» **What you will do**
a: Rewrite the NearestNeighbors.jl thread starting at the words "julia> idxs, dists" and stopping after "(repeats 2 times)", replacing "Euclidean" with "Chebyshev" throughout.
b: Answer these questions from the NearestNeighbors.jl thread, marking each answer to match:
(i) What value is assigned to k?
(ii) How many elements does the array points hold?
(iii) Which function is listed as frame [1] in the stacktrace?

» **Selection**
NearestNeighbors.jl error with points as vector of points?

Great package! So fast! 😃 Anyway, I thought this MWE (based on the readme example except for using points instead of point) would work (since "points can also be a vector of other vectors where each element in the outer vector is considered a point.") but it throws an error:

julia> using NearestNeighbors

julia> data = rand(3, 10^4);

julia> k = 3 ;

julia> kdtree = KDTree(data) ;

julia> points = [rand(3) for i in 1:10]
10-element Array{Array{Float64,1},1}:
 [0.68304, 0.983004, 0.220862]
 [0.626807, 0.61079, 0.968843]
 [0.192098, 0.157959, 0.300556]
 [0.300309, 0.502549, 0.653381]
 [0.160819, 0.653002, 0.9979]
 [0.809764, 0.0521815, 0.0290807]
 [0.20466, 0.592894, 0.656526]
 [0.370667, 0.0579244, 0.930079]
 [0.593999, 0.934687, 0.555133]
 [0.60504, 0.78062, 0.243998]

julia> idxs, dists = knn(kdtree, points, k, true)
ERROR: MethodError: no method matching length(::Type{Array{Float64,1}})
Closest candidates are:
  length(::Core.SimpleVector) at essentials.jl:561
  length(::Base.MethodList) at reflection.jl:801
  length(::Core.MethodTable) at reflection.jl:875
  ...
Stacktrace:
 [1] check_input(::KDTree{StaticArrays.SArray{Tuple{3},Float64,1,3},Euclidean,Float64}, ::Array{Array{Float64,1},1}) at /Users/benoitpasquier/.julia/packages/NearestNeighbors/N7lgR/src/NearestNeighbors.jl:29
 [2] knn(::KDTree{StaticArrays.SArray{Tuple{3},Float64,1,3},Euclidean,Float64}, ::Array{Array{Float64,1},1}, ::Int64, ::Bool, ::Function) at /Users/benoitpasquier/.julia/packages/NearestNeighbors/N7lgR/src/knn.jl:16 (repeats 2 times)

» **Provided data**

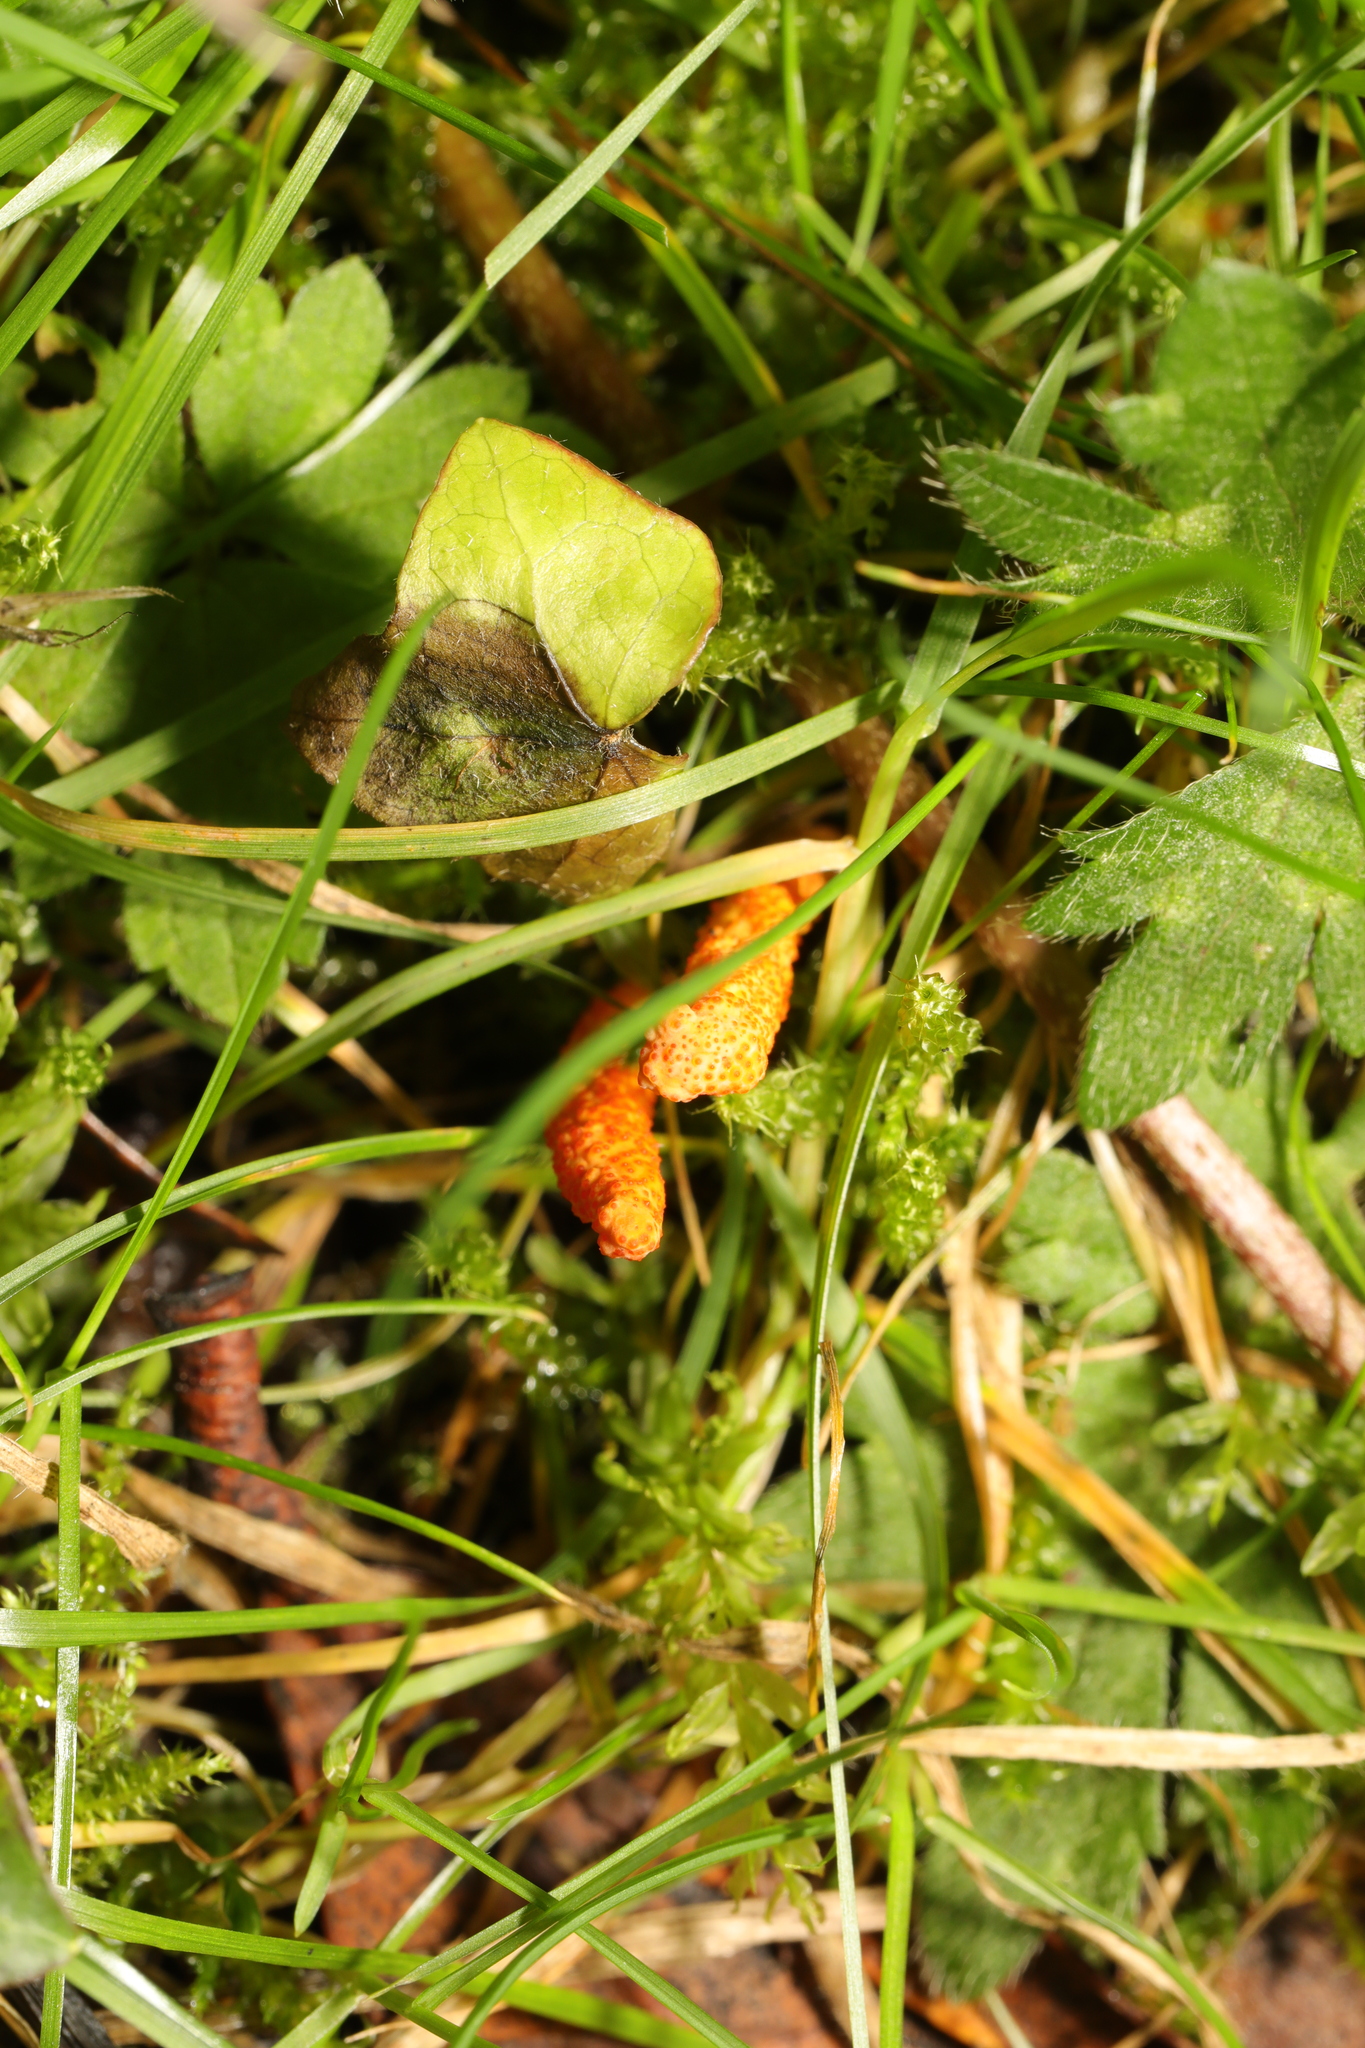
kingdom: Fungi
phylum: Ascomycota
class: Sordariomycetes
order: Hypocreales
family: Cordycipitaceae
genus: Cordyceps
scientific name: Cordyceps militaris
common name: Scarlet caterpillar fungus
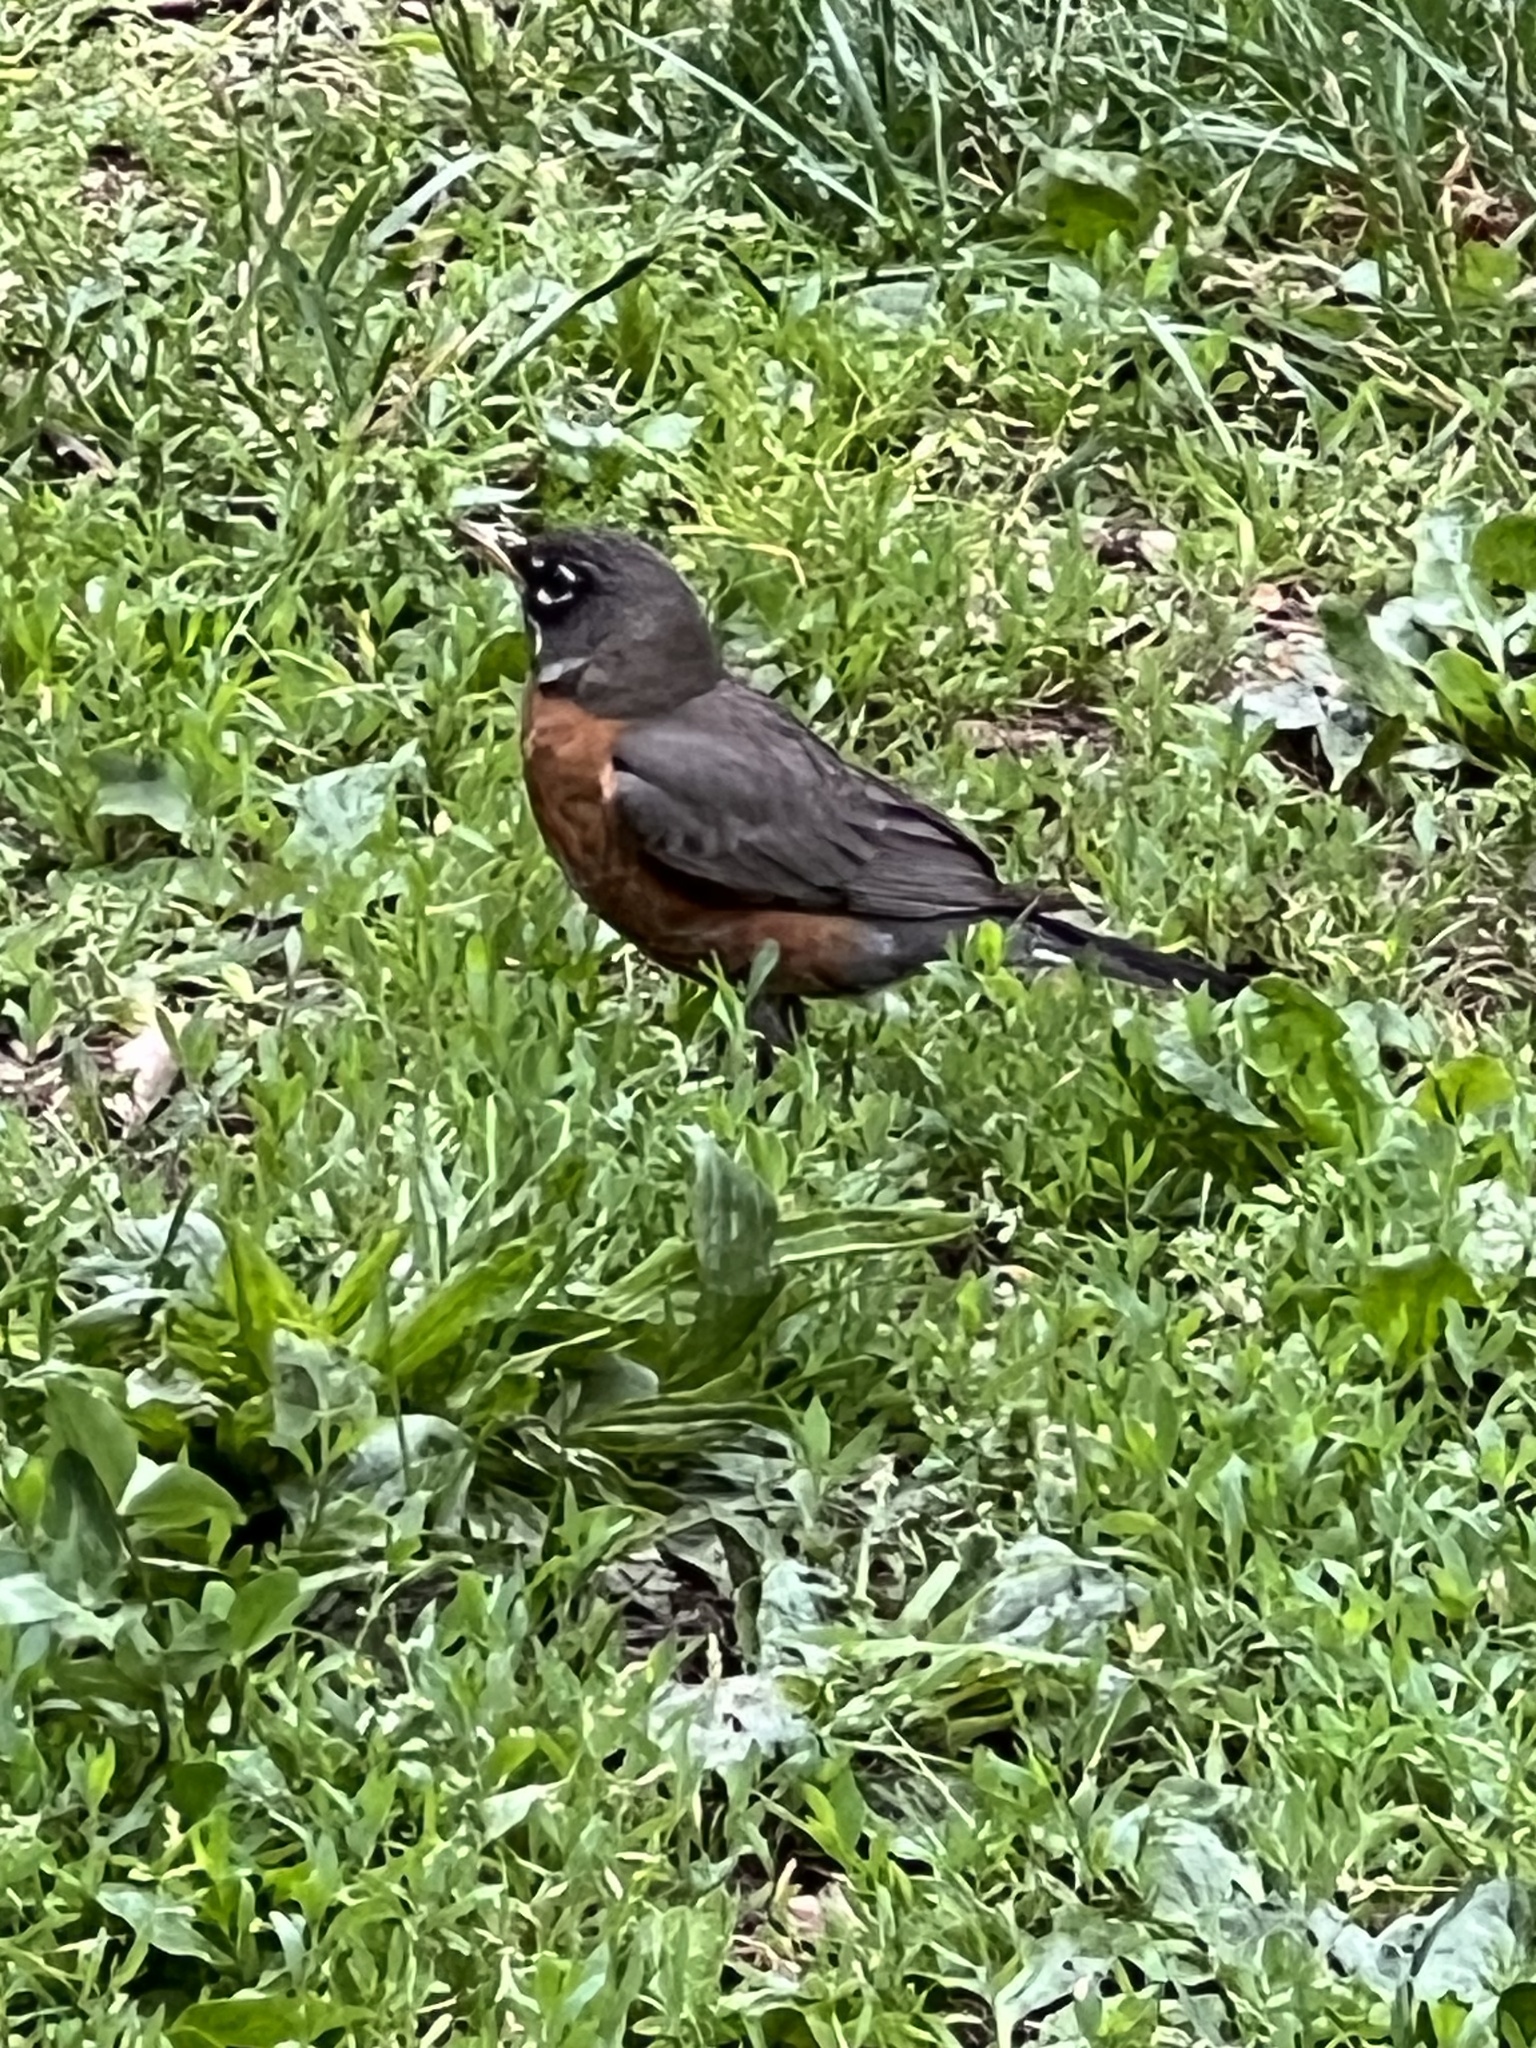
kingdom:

» **Responses for each task**
a:
julia> idxs, dists = knn(kdtree, points, k, true)
ERROR: MethodError: no method matching length(::Type{Array{Float64,1}})
Closest candidates are:
  length(::Core.SimpleVector) at essentials.jl:561
  length(::Base.MethodList) at reflection.jl:801
  length(::Core.MethodTable) at reflection.jl:875
  ...
Stacktrace:
 [1] check_input(::KDTree{StaticArrays.SArray{Tuple{3},Float64,1,3},Chebyshev,Float64}, ::Array{Array{Float64,1},1}) at /Users/benoitpasquier/.julia/packages/NearestNeighbors/N7lgR/src/NearestNeighbors.jl:29
 [2] knn(::KDTree{StaticArrays.SArray{Tuple{3},Float64,1,3},Chebyshev,Float64}, ::Array{Array{Float64,1},1}, ::Int64, ::Bool, ::Function) at /Users/benoitpasquier/.julia/packages/NearestNeighbors/N7lgR/src/knn.jl:16 (repeats 2 times)

b:
(i) 3
(ii) 10
(iii) check_input